Material for this task
——
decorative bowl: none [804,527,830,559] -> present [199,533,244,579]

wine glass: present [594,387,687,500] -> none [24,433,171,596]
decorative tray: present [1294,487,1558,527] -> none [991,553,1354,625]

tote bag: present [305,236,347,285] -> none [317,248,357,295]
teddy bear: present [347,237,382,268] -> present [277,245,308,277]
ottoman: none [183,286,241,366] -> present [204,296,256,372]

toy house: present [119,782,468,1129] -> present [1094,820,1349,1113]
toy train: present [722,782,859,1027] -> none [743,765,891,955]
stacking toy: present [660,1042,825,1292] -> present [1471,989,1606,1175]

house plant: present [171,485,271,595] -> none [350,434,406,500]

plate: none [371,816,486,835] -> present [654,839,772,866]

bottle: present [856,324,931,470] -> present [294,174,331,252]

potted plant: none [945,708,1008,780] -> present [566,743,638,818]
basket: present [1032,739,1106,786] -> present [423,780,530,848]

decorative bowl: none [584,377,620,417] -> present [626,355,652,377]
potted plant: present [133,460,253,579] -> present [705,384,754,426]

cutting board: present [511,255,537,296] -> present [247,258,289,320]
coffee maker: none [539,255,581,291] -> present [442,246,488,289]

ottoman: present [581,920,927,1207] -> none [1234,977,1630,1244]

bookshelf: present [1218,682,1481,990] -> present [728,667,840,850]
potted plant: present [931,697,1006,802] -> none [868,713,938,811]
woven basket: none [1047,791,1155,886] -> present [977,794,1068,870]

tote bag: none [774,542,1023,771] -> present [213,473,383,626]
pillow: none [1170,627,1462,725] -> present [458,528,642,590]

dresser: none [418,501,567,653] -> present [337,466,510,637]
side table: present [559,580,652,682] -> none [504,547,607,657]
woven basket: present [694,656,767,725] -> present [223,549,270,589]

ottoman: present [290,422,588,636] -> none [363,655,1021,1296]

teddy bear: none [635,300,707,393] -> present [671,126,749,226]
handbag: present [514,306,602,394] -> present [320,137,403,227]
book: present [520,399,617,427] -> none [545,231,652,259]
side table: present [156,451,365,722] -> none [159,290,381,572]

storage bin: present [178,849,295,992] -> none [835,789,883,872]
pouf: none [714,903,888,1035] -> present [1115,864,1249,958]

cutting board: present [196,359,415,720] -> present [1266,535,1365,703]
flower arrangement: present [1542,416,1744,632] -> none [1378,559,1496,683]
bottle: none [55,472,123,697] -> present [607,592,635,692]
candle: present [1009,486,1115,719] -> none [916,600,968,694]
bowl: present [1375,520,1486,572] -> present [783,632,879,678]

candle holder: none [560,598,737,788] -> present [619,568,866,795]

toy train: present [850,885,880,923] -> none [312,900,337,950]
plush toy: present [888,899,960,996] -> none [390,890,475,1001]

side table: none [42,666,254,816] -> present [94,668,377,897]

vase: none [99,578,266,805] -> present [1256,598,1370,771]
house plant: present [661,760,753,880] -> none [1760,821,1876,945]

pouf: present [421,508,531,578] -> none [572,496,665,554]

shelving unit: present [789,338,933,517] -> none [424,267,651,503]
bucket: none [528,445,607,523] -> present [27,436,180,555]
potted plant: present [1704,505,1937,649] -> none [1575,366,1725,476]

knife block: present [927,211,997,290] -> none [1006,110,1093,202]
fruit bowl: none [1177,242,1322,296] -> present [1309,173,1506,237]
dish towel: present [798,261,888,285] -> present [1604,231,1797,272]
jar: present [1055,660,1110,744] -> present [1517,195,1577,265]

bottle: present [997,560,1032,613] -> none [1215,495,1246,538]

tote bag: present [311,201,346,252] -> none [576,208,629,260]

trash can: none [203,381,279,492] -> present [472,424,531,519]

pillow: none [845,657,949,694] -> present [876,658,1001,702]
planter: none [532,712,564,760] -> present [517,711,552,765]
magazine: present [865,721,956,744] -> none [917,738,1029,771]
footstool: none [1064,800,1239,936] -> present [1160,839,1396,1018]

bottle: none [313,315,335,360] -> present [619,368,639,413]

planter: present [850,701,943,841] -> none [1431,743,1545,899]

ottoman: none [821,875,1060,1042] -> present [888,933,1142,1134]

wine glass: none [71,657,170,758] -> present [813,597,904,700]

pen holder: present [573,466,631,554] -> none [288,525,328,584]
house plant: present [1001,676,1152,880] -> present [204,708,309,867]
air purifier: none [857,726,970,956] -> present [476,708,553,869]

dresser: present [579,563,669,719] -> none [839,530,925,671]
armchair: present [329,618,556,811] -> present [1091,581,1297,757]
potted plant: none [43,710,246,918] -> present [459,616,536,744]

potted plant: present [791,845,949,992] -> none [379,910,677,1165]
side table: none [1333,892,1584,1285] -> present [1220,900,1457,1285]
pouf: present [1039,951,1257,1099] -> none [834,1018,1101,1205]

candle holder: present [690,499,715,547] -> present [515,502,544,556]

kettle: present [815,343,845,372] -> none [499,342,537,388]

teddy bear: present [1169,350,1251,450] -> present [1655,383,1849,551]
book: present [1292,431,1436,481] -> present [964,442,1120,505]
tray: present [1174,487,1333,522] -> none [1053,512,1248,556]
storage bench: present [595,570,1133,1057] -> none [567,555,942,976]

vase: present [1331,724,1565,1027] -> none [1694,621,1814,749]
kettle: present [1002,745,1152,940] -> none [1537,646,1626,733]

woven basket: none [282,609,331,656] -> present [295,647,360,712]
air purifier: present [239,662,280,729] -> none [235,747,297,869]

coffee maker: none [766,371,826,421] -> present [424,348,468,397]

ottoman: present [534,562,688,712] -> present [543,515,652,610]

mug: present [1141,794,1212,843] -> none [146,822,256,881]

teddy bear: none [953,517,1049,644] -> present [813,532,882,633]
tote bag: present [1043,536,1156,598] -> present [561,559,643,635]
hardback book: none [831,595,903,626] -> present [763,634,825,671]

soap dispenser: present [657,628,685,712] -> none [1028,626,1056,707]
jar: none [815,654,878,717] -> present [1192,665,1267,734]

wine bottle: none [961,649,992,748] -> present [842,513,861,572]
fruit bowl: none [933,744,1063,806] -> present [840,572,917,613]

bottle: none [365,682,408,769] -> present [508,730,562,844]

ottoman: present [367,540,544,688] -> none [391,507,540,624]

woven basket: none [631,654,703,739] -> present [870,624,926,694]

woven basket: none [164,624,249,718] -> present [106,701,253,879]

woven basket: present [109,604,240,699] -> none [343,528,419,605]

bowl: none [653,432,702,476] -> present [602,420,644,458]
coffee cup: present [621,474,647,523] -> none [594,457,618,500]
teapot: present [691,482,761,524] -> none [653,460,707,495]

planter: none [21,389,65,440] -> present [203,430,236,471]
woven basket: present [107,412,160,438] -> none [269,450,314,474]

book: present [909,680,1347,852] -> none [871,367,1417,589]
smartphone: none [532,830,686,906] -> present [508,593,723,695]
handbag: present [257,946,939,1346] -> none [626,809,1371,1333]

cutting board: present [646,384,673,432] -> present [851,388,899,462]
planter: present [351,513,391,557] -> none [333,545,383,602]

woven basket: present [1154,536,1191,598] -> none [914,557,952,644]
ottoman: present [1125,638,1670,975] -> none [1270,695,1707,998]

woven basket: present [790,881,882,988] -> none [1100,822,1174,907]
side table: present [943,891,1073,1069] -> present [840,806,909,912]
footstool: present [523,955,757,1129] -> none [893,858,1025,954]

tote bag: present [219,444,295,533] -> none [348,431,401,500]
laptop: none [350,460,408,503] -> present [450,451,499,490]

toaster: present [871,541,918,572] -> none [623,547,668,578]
——
Work required
Using the data above, transcribe the lines that run from the line with "armchair: present [329,618,556,811]" to the line with "candle holder: present", both ends kept, and output nothing else.

Answer space
armchair: present [329,618,556,811] -> present [1091,581,1297,757]
potted plant: none [43,710,246,918] -> present [459,616,536,744]

potted plant: present [791,845,949,992] -> none [379,910,677,1165]
side table: none [1333,892,1584,1285] -> present [1220,900,1457,1285]
pouf: present [1039,951,1257,1099] -> none [834,1018,1101,1205]

candle holder: present [690,499,715,547] -> present [515,502,544,556]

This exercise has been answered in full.